At their inaugural meeting in Dwight Hall Library last Thursday, the new Yale chapter of the QuestBridge Scholars Program talked about ways to build a strong community on campus.
The national QuestBridge organization, which helps low-income students get into top-tier universities, has been opening chapters in its partner universities, all of which allow underprivileged students to apply to the school through QuestBridge, said Liane Membis ’12, aformer staff reporter for the News, Yale’s QuestBridge Liaison. Membis likened the organization’s role on campus to that of a cultural house, building a community for students with similar backgrounds.
“We’re trying to bring together students that are low-income,” Membis said. “Although they all have diverse backgrounds, they’re pretty much the minority here and we’re trying to create a community for them.”
Launched in 2004 by the Quest Scholars Program, QuestBridge was founded to help high school students apply for and attend top-tier universities. Since then, it has partnered with over 30 schools, including Yale, Princeton and Stanford to provide high-achieving, low-income students with college counseling when they apply to schools, and also cover students’ travel expenses for visits and interviews. If QuestBridge scholars get into a top school, they receive full financial aid that covers their tuition and room and board.
The program selects on the basis of GPA, class rank, rigor of high school curriculum, standardized test scores, essays and letters of recommendation,
When QuestBridge Scholars apply to universities, they are required to rank their top eight preferences from among the list of partner schools. If accepted to more than one of their eight, they are bound to attend the university that they had originally given the highest ranking.
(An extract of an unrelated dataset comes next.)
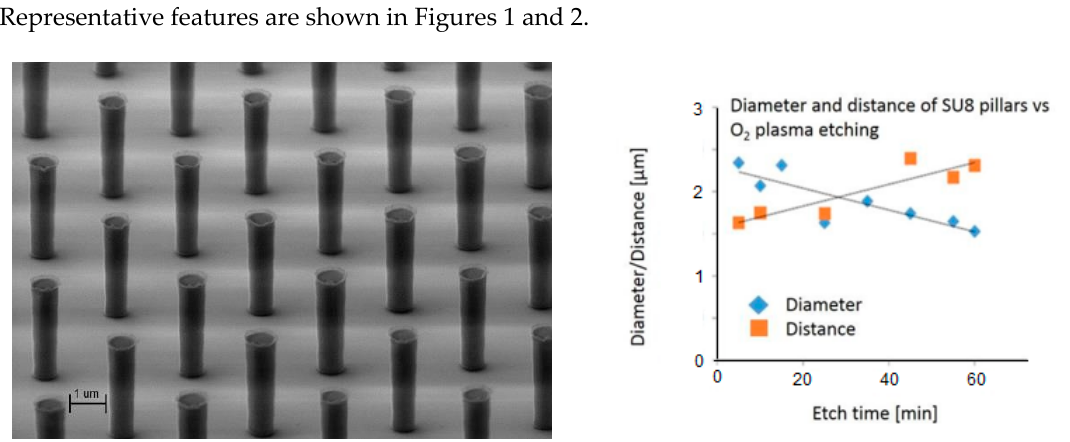
Figure 1. Representative microstructures ( left ) and relationship between the O 2 plasma etching time and the feature size of the pillars ( right ).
Co-President of the Yale chapter Christine Jun ’12, who decided to apply through QuestBridge after attending one of its conferences during her junior year of high school, said she plans to find other “Questies” and organizegatherings for themto build a sense of community. She said she hopes to invite guest speakers to Yale, such as Quest Scholars Program Co-Founders Michael and Ana McCullough. She will also work to organize housing arrangements for pre-frosh Questies during Bulldog Days, she added.
During the meeting, students proposed ideas for the future, including organizing community service activities, coordinating mentoring programs, and establishing an extensive Questies network.
Natalie Ivanov ’13 said she thinks Questies at Yale have formed stronger ties with one another than members of other scholarship programs because they understand each others’ pre-college experiences. Last year, aspiring QuestBridge scholars were paired with students currently in the organization as part of a mentorship program.
Ivanov said she applied to QuestBridge on the recommendation of her high school advisor, who knew that financial aid would be a factor in her college decision.
“I was okay with student loans but thought that [QuestBridge] would be a better way to apply,” Ivanov said.
She added that the QuestBridge application let her describe more aspects of herself than the Common Application would have, like her family life.
Jun said the 800-word essay required in the QuestBridge application allowed her to describe her background more thoroughly than the 500-word Common Application essay.
“But it was a pain in the ass to do,” she added, laughing.
In 2009, QuestBridge gave scholarships to 268 of 5830 applicants.